Lady Rochford asks me why I am in such a temper when we go in to dine, and I swear to her that I am as happy as the day is long.
“Mind your smiles then,” she says as if she doesn’t believe me for a moment. “For my lord duke is back from France, and he will be looking for you.”
I lift my chin at once and smile at her quite dazzlingly, as if she has just said something very witty. I even give a little laugh, my court laugh, “ha ha ha,” very light and elegant, as I have heard the other ladies do. She gives a little nod.
“That’s better,” she says.
“What was the duke doing in France, anyway?” I ask.
“You are taking an interest in affairs of the world?” she asks quizzically.
“I am not a complete fool,” I say.
“Your uncle is a great man in the favor of the king. He went to France to secure the friendship of the French king so that our country is not faced with the danger of the Holy Fa – I mean the Pope, the emperor, and the King of France all in alliance against us.”

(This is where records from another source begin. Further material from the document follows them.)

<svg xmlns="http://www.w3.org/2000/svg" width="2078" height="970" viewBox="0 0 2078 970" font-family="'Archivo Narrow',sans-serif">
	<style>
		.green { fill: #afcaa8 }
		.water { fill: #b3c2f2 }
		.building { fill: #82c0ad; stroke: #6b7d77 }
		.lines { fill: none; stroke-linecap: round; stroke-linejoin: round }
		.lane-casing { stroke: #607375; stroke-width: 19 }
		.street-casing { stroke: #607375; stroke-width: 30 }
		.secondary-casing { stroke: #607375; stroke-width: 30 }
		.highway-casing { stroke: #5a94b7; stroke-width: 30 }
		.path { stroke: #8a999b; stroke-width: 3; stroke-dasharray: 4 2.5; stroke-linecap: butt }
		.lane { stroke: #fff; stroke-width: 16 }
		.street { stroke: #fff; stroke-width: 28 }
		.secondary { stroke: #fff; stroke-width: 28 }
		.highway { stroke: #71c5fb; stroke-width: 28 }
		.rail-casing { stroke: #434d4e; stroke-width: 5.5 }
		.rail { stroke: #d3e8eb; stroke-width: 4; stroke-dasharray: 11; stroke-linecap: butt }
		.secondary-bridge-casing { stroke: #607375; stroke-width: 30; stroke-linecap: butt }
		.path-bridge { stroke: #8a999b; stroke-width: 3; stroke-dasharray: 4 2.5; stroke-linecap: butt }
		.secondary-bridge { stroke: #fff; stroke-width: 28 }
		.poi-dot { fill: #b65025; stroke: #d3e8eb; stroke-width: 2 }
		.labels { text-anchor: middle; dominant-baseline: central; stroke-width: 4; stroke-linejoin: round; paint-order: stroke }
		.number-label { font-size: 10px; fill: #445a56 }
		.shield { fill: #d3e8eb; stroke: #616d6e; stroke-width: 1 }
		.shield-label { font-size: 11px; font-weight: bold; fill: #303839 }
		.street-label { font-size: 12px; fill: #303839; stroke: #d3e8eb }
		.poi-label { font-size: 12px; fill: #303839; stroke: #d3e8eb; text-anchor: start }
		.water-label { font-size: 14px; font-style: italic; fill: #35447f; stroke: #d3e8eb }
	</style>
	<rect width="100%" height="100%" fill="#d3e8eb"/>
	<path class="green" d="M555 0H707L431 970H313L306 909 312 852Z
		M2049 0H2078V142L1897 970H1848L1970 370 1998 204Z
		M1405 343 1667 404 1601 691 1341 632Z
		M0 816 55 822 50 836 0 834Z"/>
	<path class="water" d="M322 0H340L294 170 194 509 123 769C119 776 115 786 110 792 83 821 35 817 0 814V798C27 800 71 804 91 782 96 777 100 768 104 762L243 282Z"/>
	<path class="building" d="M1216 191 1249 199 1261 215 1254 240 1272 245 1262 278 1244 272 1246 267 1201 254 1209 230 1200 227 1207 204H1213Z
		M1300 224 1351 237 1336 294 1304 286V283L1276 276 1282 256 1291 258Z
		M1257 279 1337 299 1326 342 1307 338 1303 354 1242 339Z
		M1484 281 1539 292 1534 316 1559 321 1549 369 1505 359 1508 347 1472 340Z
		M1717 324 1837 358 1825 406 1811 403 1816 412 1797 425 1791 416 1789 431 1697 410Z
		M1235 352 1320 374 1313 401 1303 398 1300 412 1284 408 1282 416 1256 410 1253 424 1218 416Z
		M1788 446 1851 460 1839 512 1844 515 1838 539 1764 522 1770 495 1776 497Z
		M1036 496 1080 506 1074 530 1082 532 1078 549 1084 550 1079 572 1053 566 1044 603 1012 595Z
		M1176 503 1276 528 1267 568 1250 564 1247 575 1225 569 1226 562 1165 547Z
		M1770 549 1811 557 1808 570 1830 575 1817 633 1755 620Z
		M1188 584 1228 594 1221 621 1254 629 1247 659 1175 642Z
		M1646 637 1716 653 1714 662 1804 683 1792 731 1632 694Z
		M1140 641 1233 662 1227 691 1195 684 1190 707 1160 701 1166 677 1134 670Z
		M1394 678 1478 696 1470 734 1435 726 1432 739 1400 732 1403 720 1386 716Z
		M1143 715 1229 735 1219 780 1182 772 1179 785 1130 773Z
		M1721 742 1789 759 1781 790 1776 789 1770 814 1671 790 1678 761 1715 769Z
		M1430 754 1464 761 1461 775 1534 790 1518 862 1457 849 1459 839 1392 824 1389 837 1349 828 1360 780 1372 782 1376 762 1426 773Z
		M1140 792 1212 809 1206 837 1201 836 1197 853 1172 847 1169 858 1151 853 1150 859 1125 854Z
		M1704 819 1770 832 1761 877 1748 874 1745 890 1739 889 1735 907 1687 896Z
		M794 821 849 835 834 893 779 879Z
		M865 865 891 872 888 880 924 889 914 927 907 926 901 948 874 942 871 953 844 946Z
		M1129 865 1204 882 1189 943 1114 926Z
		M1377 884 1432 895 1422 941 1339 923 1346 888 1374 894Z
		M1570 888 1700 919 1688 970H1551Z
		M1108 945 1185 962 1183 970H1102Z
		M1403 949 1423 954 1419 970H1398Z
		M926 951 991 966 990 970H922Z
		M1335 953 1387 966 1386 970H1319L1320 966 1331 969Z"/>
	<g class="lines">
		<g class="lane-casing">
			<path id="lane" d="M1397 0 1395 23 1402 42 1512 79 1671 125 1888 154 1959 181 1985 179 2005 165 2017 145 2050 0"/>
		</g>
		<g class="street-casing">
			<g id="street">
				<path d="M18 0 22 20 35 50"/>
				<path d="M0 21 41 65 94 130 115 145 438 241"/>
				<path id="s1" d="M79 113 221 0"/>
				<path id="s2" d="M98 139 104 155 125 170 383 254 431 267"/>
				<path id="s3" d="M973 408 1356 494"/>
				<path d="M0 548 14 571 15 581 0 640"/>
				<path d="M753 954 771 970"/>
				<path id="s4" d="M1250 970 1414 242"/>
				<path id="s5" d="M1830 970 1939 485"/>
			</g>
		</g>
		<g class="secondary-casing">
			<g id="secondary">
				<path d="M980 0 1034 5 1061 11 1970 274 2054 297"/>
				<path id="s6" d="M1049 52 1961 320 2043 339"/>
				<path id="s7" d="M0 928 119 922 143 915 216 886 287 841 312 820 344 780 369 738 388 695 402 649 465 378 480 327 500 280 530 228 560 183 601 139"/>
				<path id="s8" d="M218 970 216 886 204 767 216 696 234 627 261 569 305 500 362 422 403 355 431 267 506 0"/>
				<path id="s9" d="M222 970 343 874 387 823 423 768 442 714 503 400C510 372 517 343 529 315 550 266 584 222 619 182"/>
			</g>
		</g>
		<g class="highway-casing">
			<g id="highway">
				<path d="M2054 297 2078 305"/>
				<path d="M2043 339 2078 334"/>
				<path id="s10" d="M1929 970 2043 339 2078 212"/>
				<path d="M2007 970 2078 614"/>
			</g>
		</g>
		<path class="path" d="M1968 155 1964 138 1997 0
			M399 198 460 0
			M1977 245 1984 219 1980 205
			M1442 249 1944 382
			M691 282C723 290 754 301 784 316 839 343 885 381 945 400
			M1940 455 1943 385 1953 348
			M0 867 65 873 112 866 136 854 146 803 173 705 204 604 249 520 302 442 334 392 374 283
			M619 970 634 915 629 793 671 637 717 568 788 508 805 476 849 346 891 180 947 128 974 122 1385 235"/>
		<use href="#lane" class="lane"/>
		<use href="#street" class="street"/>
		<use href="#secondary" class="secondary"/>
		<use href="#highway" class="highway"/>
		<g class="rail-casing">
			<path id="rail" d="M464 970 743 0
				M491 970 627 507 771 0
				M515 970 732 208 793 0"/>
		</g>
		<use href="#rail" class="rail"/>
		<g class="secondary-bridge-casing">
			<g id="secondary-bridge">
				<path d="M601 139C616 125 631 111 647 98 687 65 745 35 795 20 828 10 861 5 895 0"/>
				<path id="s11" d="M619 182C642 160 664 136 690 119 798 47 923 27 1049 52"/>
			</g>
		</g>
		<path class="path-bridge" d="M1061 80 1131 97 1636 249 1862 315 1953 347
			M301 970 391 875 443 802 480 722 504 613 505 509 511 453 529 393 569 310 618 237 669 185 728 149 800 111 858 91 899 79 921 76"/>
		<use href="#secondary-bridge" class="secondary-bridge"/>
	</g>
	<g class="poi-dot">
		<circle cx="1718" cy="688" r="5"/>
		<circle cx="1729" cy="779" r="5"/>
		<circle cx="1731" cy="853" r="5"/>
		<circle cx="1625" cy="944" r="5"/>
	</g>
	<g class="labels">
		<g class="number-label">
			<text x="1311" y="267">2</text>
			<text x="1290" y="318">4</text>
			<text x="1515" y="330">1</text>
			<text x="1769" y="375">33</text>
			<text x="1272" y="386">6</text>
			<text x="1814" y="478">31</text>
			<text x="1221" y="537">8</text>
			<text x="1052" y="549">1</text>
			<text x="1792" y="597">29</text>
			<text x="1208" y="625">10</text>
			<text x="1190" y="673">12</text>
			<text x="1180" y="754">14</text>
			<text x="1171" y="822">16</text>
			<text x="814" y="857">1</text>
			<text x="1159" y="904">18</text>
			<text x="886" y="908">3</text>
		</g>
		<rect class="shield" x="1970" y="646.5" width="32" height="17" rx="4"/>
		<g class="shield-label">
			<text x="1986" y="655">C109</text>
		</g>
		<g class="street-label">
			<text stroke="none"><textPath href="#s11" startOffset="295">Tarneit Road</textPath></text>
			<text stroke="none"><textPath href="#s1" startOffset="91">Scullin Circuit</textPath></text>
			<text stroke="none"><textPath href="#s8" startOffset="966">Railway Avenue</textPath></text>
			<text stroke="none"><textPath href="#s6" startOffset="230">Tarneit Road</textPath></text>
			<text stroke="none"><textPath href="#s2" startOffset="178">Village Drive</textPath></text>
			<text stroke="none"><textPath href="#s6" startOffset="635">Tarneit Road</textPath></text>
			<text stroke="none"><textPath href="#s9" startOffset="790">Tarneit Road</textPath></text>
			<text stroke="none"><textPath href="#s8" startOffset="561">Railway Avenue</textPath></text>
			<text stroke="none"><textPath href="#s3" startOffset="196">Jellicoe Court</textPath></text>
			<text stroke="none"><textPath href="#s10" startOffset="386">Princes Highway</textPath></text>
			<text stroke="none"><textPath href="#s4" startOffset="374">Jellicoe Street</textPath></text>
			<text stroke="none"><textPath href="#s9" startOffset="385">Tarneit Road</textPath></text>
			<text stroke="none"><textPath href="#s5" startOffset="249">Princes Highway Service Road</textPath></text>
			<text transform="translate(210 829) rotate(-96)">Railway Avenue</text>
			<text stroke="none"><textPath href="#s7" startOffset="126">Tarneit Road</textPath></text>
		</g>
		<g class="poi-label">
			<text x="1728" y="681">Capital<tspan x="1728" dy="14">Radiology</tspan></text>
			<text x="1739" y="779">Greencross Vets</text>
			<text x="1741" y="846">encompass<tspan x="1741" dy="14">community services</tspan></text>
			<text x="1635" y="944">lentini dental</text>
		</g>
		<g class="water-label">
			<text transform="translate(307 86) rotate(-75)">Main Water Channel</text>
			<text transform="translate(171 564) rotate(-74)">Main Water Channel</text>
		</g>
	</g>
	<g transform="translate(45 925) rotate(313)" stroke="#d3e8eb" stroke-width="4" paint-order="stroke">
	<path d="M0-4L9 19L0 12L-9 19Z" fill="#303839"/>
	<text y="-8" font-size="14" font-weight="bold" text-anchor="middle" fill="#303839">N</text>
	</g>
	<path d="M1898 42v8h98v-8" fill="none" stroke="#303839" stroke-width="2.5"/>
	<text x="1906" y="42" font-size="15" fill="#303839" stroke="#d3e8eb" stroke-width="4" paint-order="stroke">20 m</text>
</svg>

I smile that Jane Boleyn herself should nearly say “Holy Father,” which we can’t say anymore. “Oh, I know about that,” I say cleverly. “Because they want to put Cardinal Pole on our own throne, out of wickedness.”
She shakes her head. “Don’t speak of it,” she warns me.
“They do,” I insist. “And that is why his poor old mother and all the Poles are in the Tower. For the cardinal would call on the Papists of England to come against the king, just as they did before.”
“They won’t come against the king anymore,” she says dryly.
“Because they know they are wrong now?”
“Because most of them are dead,” she says shortly. “And that was your uncle’s doing, too.”